第45話 決意
定例集会に集まった神威衛士は百人に満たなかった。集まったのはいずれも真正身分の家柄の良い神威衛士達。逃げたい思いを抱えていても、家の名誉を鑑みればこの場に足を運ばずにはいられなかった者達である。
「お集まりの諸君」
中央の壇に壮年の神威衛士が上る。名前はわからないが、マクスファーの代役を引き受けたのが彼のようである。
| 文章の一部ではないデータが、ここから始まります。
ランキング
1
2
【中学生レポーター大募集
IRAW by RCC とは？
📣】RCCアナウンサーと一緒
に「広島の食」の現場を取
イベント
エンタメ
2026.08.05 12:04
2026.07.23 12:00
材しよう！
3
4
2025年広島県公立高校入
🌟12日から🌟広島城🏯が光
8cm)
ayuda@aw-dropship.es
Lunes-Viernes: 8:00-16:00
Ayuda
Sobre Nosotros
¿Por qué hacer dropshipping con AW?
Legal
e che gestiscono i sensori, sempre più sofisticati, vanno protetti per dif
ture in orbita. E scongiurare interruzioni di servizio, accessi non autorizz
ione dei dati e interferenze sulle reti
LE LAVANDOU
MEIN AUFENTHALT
「ここに集まってもらったのは他でもない。我々には今、大きな脅威が立ち塞がっている。ノルガ=ギストリという幻鬼術師だ。奴は神威衛士に異常なまでの敵愾心を抱いており、僭越ながらも我ら神威衛士全員を相手にカニバリズムを申し込んできた。幻鬼術師ごときの分際で神威衛士を愚弄した罪は重い。今日はそのカニバリズムにおいて、奴に挑む代表を選抜したい。自ら進み出る者は挙手を」
誰の手も上がらない。神威衛士は咳払いをした。
「我ら神威衛士はその身に神玉を宿し、帝国に命を賭することを条件に繁栄を許されてきたのだぞ!」
必死に良心に訴える彼の眼前で一つの手が挙がった。若い男の神威衛士が立ち上がる。
「確かに神威衛士は帝国に命を捧げる覚悟が出来ている。だが状況は違うではないか。我ら神威衛士はエンゲルト家の因縁のために無用の戦いを強いられ、宥和政策論者であるマラダイト=キングレーも今はいない。カニバリズムに望むのはエンゲルト家の中から選抜するのが筋であろう」
壇上の神威衛士は顔をしかめる。その反応で彼がエンゲルト家の身内であることはすぐにわかった。
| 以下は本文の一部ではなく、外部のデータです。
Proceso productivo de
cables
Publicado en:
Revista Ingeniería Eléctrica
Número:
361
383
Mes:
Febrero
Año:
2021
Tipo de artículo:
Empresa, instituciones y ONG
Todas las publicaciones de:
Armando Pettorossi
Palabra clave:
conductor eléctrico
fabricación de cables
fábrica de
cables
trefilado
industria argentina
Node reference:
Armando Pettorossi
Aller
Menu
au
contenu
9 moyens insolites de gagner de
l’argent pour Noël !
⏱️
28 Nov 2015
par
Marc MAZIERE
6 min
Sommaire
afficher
「レキグラン家の若造が過ぎたことを言うな! 貴様らはエンゲルト家の庇護の中で繁栄を約束された家柄だぞ。その恩義を忘れたか?」
「恩義だと? 我らレキグラン家は本来、ヒクスハルフ家の正当な末裔だったのだ。貴様らエンゲルトの家の者がその地位を奪うまで、神威衛士の頂点に立つ高貴な家柄だった。お前達こそ身の程を知れ」
いつしか大人達が次々と勝手な理屈を持ち出して、静粛な議論は罵声と抗議の飛び交う戦場と化した。
「皆、怖いんだよ」
神威衛士達の醜い争いを傍観するタイチの横でイシュメルが囁いた。
「誰もがこの戦いで散って、神玉を奪われるのを恐れているのよ。ニューギル家と同じ末路は辿りたくないってね」
「結局、皆自分が大事なんだな」
タイチが前に出ようとしたその時、見覚えのある一つの繊手が上がった。それを見た神威衛士達はすぐに罵り合いを止めた。誰もが待ち望んでいた瞬間が訪れたからである。
「私がやるわ」
エリーレが落ち着き払った声で言った。
「本当に、よいのか?」
期待交じりの声がエリーレを質す。
「いいも何も、敵は紫位の神玉を持っているのよ。現時点でそれに対抗できる戦力は私だけ。私が行くしかないじゃないの」
「そうだ、よくぞ申した、エリーレ殿」
いがみ合う神威衛士達は満場一致でエリーレを讃える。その中にタイチが割り込もうとした。
「待ってくれ、俺も行く」
「お前がか?」
神威衛士達はどうでもいいというような顔をした。
「君まで一緒に死ぬ必要はないわよ」
「でもいいのかよ、これは俺達神威衛士全員に関わる問題なんだ! それをエリーレさん一人に押し付けていいのか?」
神威衛士の何人かが視線を落とした。
「いいわよ。どうせ私は呪われた剣鬼なのよ。私の神威衛士としての力は奪い取ったもの。だからこれは私の罪滅ぼしよ」
「そんなの関係ない。だって、エリーレさん一人で戦って勝てるとは限らないだろ? それに俺の神玉は・・・・・・」
「彼女の言う通りよ」
議場にもう一つ、エリーレの他に冷静さを保った声が聞こえてきた。